You are here: Louk-Home Genealogy Specht Gen. nr. 3

3a. Ds. Philippus Specht, geb. vóór ca. 1637, ovl. 1692, afkomstig van Utrecht (1655), ingeschreven als student aan de Universiteit van Utrecht feb. 1655 ("Philippus Specht, Ultrajectinus ")[1] predikant te Krimpen aan de Lek (1667), tr. Krimpen aan de Lek 9-5-1658[2] Maria van Wijckenburgh, ovl. na 1667, verm. dr. van Dirck van Wickenburg en Lyntje van Harmelen.

Op 23-11-1667 testeren te Ridderkerk Philippus Specht, predikant te Krimpen aan de Lek, gehuwd met Maria van Wijckenborch. Zij willen bijgezet worden in Utrecht in de keldergrafstede in het kerkje van Magdalena bij haar vader en voorouders of te Krimpen aan de Lek of elders, waar zij zullen overlijden. De huwelijkse voorwaarden gepasseerd bij notaris Johan van Snelderwaert te Utrecht d.d. 28 april 1658 worden nietig verklaard. De angstlevende erft alles. Kinderen dienen onderhouden te worden. Mocht hij eerder overlijden dan zijn vrouw, dan wil hij dat aan zijn oudste zoon, Hermanus Specht, de grote bijbel en een wapen van de Spechten en al zijn papieren, behorend bij het historieboek van Nederland, zal worden uitgereikt. Mocht die overlijden zonder nazaten dan zal alles aan diens broer, Jasper Specht, komen. [3]

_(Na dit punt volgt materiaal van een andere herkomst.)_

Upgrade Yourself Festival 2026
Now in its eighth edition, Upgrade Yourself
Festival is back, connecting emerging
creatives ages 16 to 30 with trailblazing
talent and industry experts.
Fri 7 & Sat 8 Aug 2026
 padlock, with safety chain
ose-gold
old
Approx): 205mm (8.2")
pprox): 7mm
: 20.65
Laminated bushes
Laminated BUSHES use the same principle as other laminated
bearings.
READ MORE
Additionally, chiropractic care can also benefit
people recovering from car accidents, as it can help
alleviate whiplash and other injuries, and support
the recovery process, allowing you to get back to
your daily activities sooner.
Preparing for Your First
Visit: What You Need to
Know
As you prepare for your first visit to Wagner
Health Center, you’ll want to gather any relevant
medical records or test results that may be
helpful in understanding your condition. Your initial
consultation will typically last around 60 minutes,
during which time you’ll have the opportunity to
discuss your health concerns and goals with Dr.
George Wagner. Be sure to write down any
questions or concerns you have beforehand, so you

3b. Ds. Philippus Specht, ged. Utrecht 20-8-1637, ovl. Opheusden 19-5-1703, beg. Opheusden geref. kerk, ingeschreven als student aan de Universiteit van Utrecht 1664 ("Philippus Specht, Rheno-Trajectinus")[7] rector te Culemborg (1663), wordt bevestigd als predikant te Curaçao (1668), predikant te Curaçao (1669), legerpredikant onder het regiment van George Frederik, graaf van Waldeck-Pyrmont en Kulenburg (ca. 1678),[8] wordt beroepen 3-4-1679 als predikant te Opheusden, predikant aldaar 1679-1703,[9] wordt lid van de classis 5-5-1679, doopget. te Rotterdam (1702), otr./tr. Culemborg/Utrecht Catharijnekerk 23-8/8-9-1663 (get. haar vader Jacobus van Vollenhoven),[10] Hillegonda van Vollenhoven, ovl. Zaltbommel of Opheusden feb. 1709[11], woont te Utrecht (1663), doopget. te Rotterdam (1702, 1707), en te Tuil (1702..1708), had een conflict met Ds. Johannes Hoisingius, de predikant die haar echtgenoot in Opheusden opvolgde maar niet tijdig de penningen had verrekend, waartoe hij volgens akkoord verplicht was,[12] dr. van Jacob Lubberts van Vollenhoven en Adriaentgen Peter van Ommerensdr.[13]

Grafschrift op een zerk in de kerk van Opheusden:[14]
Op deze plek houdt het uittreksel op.